Research from Harvard Business Review showed that 44% of Senior Leaders agreed with the statement that ‘A female at my company would never get a top position no matter how able or high-performing’ (2). If half the people in the company think the woman you are sponsoring will not make it to a senior position, imagine the bias of ambitious people wanting to get to the top and how they might communicate with her differently to those that they think will get to the top. Just be aware of the day to day biases that will be faced, no matter how unintentional, and don’t let that stop you from sponsoring a woman.
As an influential person leading us to the future of technology, it is in your power to make this change. To recognise the biases, to promote talented people of all genders. To empower people of all genders. You can change the statistics. 17% of people in technology are women and this number has been getting lower in the past year (1). If you want to see talented women in your company, you need to make the change.
Equally, if you are an ambitious woman, find yourself a mentor. Choose someone who sees and respects your talents and is keen to help you to achieve your goals. It doesn’t have to be someone in your company, it doesn’t have to be a woman. Find someone you respect and admire and ask! And check out PWC’s The Tech She Can® Charter.
Kamala Harris, America’s Vice President provided phenomenal strength to the 2020 US presidential campaign. She provided a younger, more vibrant personality. She was frightfully successful in political debates, as admitted by Joe Biden himself. She raised millions of dollars for political causes. She made a stand for transparency in leadership by making her tax returns publicly available. All these assets and actions gave the Democratic party strength. She also showed women, African Americans, Blacks, Asians, and Indians that they could succeed in American politics.
Sponsorship of the right woman can add strength to your leadership. By opening up to the other 50% of the population, you will double your talent pool. Show them they are welcome.
As a reminder of what is possible, here are just a few inspirational women working in technology today:
Joanna Shields, CEO of BenevolentAI: Uses AI to improve healthcare. US-born tech executive Joanna Shields is the CEO of BenevolentAI, a health-tech startup that aims to use AI to discover, test and ultimately develop new medicines.
Luciana Lixandru, Investor: Accel’s star young investor in London, helping start ups gain millions of pounds of funding (including Deliveroo).

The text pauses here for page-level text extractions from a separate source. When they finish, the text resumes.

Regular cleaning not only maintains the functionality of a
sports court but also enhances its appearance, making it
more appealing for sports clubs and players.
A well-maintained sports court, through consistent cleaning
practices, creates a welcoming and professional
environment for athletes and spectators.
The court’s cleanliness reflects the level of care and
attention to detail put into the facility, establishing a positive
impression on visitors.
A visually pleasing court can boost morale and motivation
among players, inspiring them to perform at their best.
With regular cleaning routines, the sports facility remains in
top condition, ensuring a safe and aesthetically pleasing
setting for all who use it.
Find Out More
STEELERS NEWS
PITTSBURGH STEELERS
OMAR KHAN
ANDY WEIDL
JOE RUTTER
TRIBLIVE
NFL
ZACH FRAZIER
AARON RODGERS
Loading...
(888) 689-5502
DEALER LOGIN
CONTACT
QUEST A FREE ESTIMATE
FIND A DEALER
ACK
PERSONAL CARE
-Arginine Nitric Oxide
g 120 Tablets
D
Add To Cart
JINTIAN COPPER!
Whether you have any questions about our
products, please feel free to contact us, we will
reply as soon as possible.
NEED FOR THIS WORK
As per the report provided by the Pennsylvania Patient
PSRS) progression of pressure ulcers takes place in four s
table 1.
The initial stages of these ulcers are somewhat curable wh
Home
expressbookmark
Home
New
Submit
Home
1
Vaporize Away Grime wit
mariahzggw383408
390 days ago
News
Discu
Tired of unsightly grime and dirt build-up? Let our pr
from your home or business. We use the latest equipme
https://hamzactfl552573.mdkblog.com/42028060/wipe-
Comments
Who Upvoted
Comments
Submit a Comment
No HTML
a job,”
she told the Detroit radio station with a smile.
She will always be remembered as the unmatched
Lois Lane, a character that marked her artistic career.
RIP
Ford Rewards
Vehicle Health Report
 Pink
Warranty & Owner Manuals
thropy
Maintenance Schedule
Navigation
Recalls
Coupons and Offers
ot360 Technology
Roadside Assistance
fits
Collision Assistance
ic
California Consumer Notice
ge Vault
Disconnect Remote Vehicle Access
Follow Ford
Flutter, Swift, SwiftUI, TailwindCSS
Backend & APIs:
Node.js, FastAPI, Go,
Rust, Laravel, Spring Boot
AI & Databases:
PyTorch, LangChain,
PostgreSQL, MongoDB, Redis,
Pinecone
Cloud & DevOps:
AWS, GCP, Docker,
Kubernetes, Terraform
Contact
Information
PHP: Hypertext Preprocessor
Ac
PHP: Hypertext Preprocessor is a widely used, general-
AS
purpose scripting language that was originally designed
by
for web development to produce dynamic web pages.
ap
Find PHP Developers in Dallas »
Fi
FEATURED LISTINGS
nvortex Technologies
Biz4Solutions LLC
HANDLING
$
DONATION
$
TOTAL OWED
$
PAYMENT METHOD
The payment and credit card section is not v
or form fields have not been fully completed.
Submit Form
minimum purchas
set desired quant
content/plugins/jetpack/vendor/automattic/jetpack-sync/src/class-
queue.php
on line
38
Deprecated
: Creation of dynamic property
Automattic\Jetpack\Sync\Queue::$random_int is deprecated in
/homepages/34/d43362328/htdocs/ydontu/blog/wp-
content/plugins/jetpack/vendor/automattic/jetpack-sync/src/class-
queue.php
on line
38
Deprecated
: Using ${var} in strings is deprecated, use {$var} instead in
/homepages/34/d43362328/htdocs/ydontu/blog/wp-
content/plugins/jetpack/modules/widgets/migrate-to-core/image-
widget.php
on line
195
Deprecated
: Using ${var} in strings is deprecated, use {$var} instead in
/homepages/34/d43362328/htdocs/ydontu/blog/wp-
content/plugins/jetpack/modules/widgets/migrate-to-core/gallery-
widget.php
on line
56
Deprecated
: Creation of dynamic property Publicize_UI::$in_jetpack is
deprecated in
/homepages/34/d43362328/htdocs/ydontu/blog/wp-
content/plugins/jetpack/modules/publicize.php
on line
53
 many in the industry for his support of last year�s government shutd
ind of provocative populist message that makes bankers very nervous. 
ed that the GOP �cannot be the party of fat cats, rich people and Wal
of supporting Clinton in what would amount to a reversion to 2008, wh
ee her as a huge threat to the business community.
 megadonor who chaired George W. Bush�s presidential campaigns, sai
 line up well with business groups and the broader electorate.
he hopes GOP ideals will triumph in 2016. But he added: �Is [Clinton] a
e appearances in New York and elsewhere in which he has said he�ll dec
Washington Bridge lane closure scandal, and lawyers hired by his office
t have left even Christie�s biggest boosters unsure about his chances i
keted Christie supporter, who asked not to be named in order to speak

Marta Krupinska, Entrepreneur: Marta set up a number of companies including being a cofounder of Azimo, the international money transfer platform which has raised $66 million to date. She is now helping Google champion new startups.
Bailey Kursar, Entrepreneur: Bailey puts ethics at the heart of money management. After cutting her teeth in marketing roles at the likes of Monzo, Zopa and Funding Options, entrepreneur Bailey Kursar decided to go it alone by founding Toucan, an ethically-minded money management app.
Safra A Catz, CEO of Oracle Corporation: Safra is an American billionaire banker and technology executive, now CEO of the Oracle Corporation.
Roshni Nadar Malhotra, Chairperson of HCL Technologies: Roshni is the first woman to lead a listed IT company in India. In 2019, she is ranked 54th on the Forbes World’s 100 Most Powerful Women list.
Wu Wei (Maggie Wu), CFO at Alibaba Group: Wu Wei is a Chinese business executive who is responsible for instituting Alibaba.com’s financial systems and organisation leading up to its initial public offering in Hong Kong in November 2007, as well as co-leading the privatisation of Alibaba.com in 2012.
Jennifer Morgan, an American technology executive: Jennifer is the first female chief executive of SAP, and she is the first female CEO of a company on the DAX index. She is the former Co-Chief Executive Officer at SAP SE. She became the first American woman ever appointed to the SAP executive board in 2017.